23 November 2016 Jonathan Faurie

In an economic landscape where alpha has become a scarce commodity, fund managers are frantically looking for areas where this scarcity can be found in abundance, a place where their value can unreservedly be displayed to clients; a fund manager’s Shangri-La.

For many years, this mythical land of abundance was found in commodity driven economies. Chinas infrastructure build programme, which for many years was thought to be an insatiable beast, was a safe haven for fund managers as were the economies that supplied these commodities to China.

The world as we know it

Since the Asian giant applied the brakes to its ambitious growth, the world has had to become used to a new normal, a world where the global economy, and Africa in particular, has been plagued by some major infrastructural imbalances which have potentially disruptive political undercurrents.

Speaking at the recently held SRP Africa Structured Products and Alternatives Investments Conference, Dr Iraj Abedian – Chairman and Chief Executive of Pan African Investment & Research Services – warns that such challenges could prove to be worrisome.

“Structural blockages in Africa, especially infrastructural blockages and poor human capital, continue to erode the continent’s economic growth potential. Added to this is the face that the continent also labours under both structural and policy constraints,” said Dr Abedian.

The challenging side of the coin

When looking at the African continent, conditions for commodity exporters have deteriorated with the onset of the commodity price slump following the Chinese scenario discussed earlier in the article as well as the volatility of oil supply and demand which has affected prices negatively.

“Many African countries thrived in conditions conducive for growth. These countries have now been thrown back into regional instability as they look for other ways to add value to their economic growth. This has predictably frightened off investors,” said Dr Abedian.

He added that political leadership on the continent has also let the public down. The time of African Renaissance may be at an end while political leaders shelve necessary infrastructure improvement programmes that could add serious value when it comes to employment.

This has resulted in growing tensions and frustrations which has seen the youth, as well as fundamentalist groups such as Boko Haram and Al Shabaab fighting against the government and the laws they impose.

**WHAT TO WORK ON:** Rewrite the article on Africa's economic outlook from "This has resulted" to "laws they impose.", inclusive, changing "growing" to "rising". The material that follows has no connection to the article.

Collected data entries
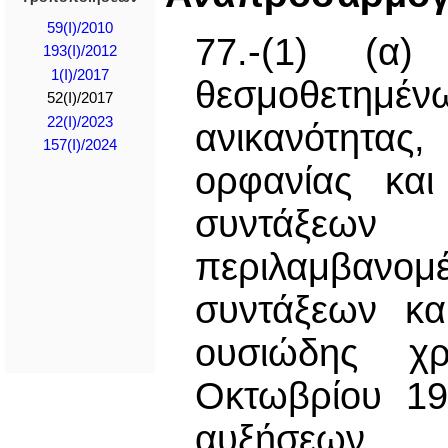
59(I)/2010
77.-(1) (α
193(Ι)/2012
1(I)/2017
θεσμοθετημέν
52(I)/2017
22(I)/2023
ανικανότητα
157(I)/2024
ορφανίας και
συντάξεων
περιλαμβαν
συντάξεων κα
ουσιώδης χρ
Οκτωβρίου 19
αυξήσεων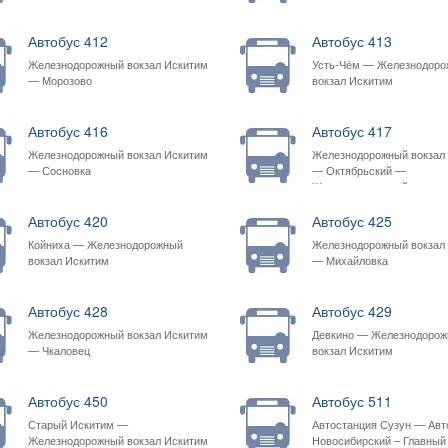
Автобус 412
Автобус 413
Железнодорожный вокзал Искитим
Усть-Чём — Железнодор
— Морозово
вокзал Искитим
Автобус 416
Автобус 417
Железнодорожный вокзал Искитим
Железнодорожный вокзал
— Сосновка
— Октябрьский —
Железнодорожный вокзал
Автобус 420
Автобус 425
Койниха — Железнодорожный
Железнодорожный вокзал
вокзал Искитим
— Михайловка
Автобус 428
Автобус 429
Железнодорожный вокзал Искитим
Девкино — Железнодоро
— Чкаловец
вокзал Искитим
Автобус 450
Автобус 511
Старый Искитим —
Автостанция Сузун — Авт
Железнодорожный вокзал Искитим
Новосибирский – Главный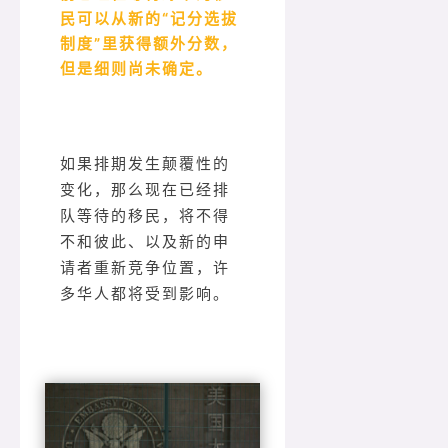
民可以从新的“记分选拔
制度”里获得额外分数，
但是细则尚未确定。
如果排期发生颠覆性的
变化，那么现在已经排
队等待的移民，将不得
不和彼此、以及新的申
请者重新竞争位置，许
多华人都将受到影响。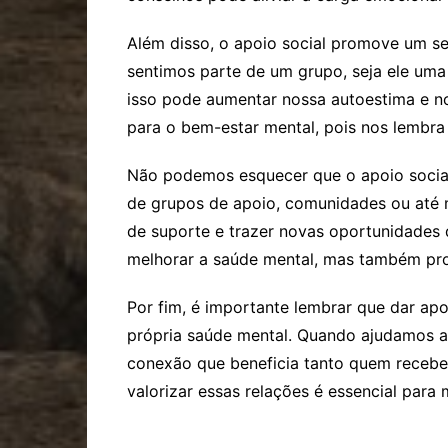
Além disso, o apoio social promove um s
sentimos parte de um grupo, seja ele uma
isso pode aumentar nossa autoestima e nos
para o bem-estar mental, pois nos lembra
Não podemos esquecer que o apoio social
de grupos de apoio, comunidades ou até 
de suporte e trazer novas oportunidades 
melhorar a saúde mental, mas também pr
Por fim, é importante lembrar que dar ap
própria saúde mental. Quando ajudamos a
conexão que beneficia tanto quem recebe 
valorizar essas relações é essencial para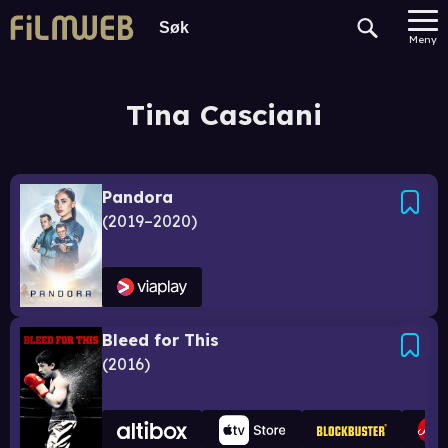
Meny
Tina Casciani
Pandora
2019–2020
Bleed for This
2016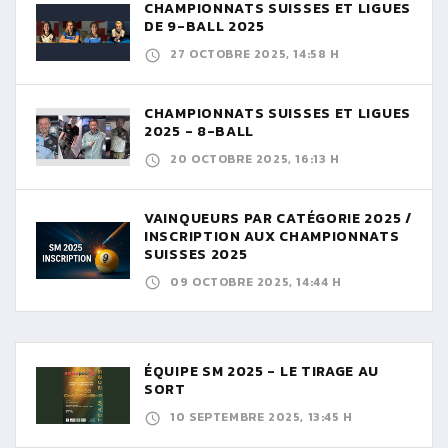
CHAMPIONNATS SUISSES ET LIGUES
DE 9-BALL 2025
27 OCTOBRE 2025, 14:58 H
CHAMPIONNATS SUISSES ET LIGUES
2025 - 8-BALL
20 OCTOBRE 2025, 16:13 H
VAINQUEURS PAR CATÉGORIE 2025 /
INSCRIPTION AUX CHAMPIONNATS
SUISSES 2025
09 OCTOBRE 2025, 14:44 H
ÉQUIPE SM 2025 - LE TIRAGE AU
SORT
10 SEPTEMBRE 2025, 13:45 H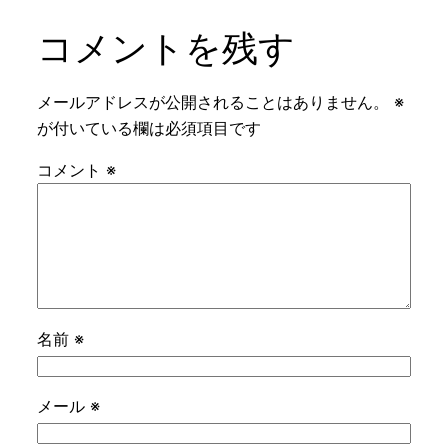
コメントを残す
メールアドレスが公開されることはありません。
※
が付いている欄は必須項目です
コメント
※
名前
※
メール
※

**RESPONSE AREA:**
This has resulted in rising tensions and frustrations which has seen the youth, as well as fundamentalist groups such as Boko Haram and Al Shabaab fighting against the government and the laws they impose.